Tried to execute  portsnap update in pfsense.

But ,First of all,  the following folder "ports" is not there in pfsense.

<code>
  cd /usr/ports 
</code>

Apart from, portsnap command  is not there in /usr/sbin folder also.

I am asking here to know one thing that .

1. if Feebsd is bundled like this without portsnap command, is it possible to install any packages.

2. From net i got this suggestion of execution of following command". But this is also saying  error of timed out. 
<code>
"fetch -o - "ftp://ftp1.us.freebsd.org/pub/FreeBSD/ports/ports/ports.tar.gz" | tar zxf - -C /usr "
</code>

what to do. 


thank you.


----------



## Phishfry (Jul 11, 2019)

Well before SirDice comes and gives you smackdown I will give you some advice.
Do not compile ports on your firewall. When you compile software it dramatically slows down your computer.
The last thing I want is my firewall being overloaded compiling stuff.

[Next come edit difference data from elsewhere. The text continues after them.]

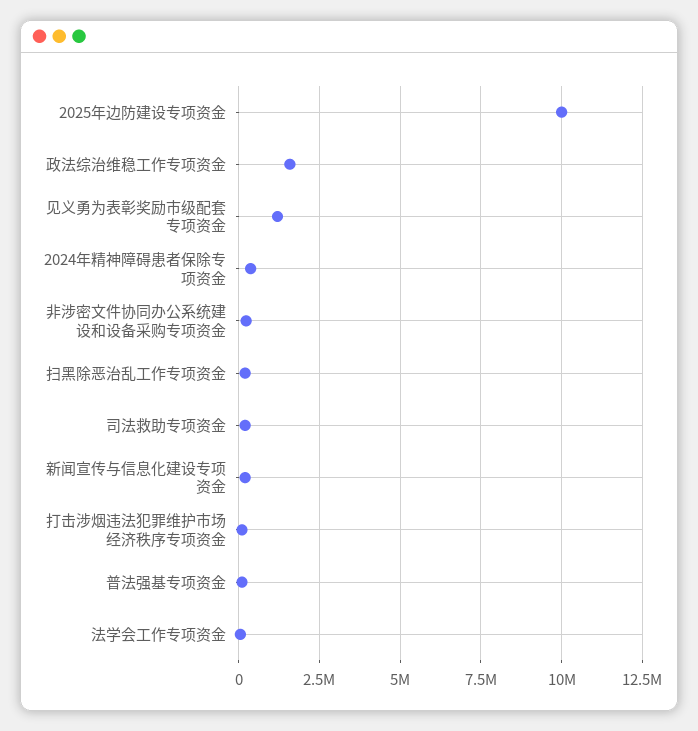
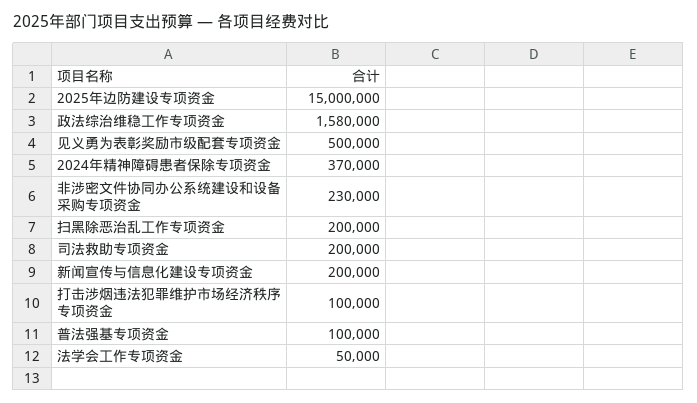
  {
-   "2025年边防建设专项资金": 10000000,
+   "2025年边防建设专项资金": 15000000,
    "政法综治维稳工作专项资金": 1580000,
-   "见义勇为表彰奖励市级配套专项资金": 1250000,
+   "见义勇为表彰奖励市级配套专项资金": 500000,
    "2024年精神障碍患者保除专项资金": 370000,
    "非涉密文件协同办公系统建设和设备采购专项资金": 230000,
    "扫黑除恶治乱工作专项资金": 200000,
    "司法救助专项资金": 200000,
    "新闻宣传与信息化建设专项资金": 200000,
    "打击涉烟违法犯罪维护市场经济秩序专项资金": 100000,
    "普法强基专项资金": 100000,
    "法学会工作专项资金": 50000
  }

You need to install packages from the pfSense package repository.


----------



## Phishfry (Jul 11, 2019)

Looks like pfSebnse got rid of packages with version 2.2








						GitHub - pfsense/pfsense-packages: pfSense packages repository
					

pfSense packages repository. Contribute to pfsense/pfsense-packages development by creating an account on GitHub.




					github.com
				



Now they use ports:








						GitHub - pfsense/FreeBSD-ports: FreeBSD ports tree with pfSense changes
					

FreeBSD ports tree with pfSense changes. Contribute to pfsense/FreeBSD-ports development by creating an account on GitHub.




					github.com
				




To me this is troublesome because you don't want compilers on a firewall.
I don't know how they handle that.


----------



## Phishfry (Jul 11, 2019)

One last point.
Do you really want to add python and perl to your firewall?








						pfsense/FreeBSD-ports
					

FreeBSD ports tree with pfSense changes. Contribute to pfsense/FreeBSD-ports development by creating an account on GitHub.




					github.com


----------



## SirDice (Jul 11, 2019)

ravinew1 said:


> I am exploring pfsense.


PC-BSD, FreeNAS, XigmaNAS, and all other FreeBSD Derivatives



Phishfry said:


> Well before @SirDice comes and gives you smackdown I will give you some advice.


Tada! Was that enough time?


----------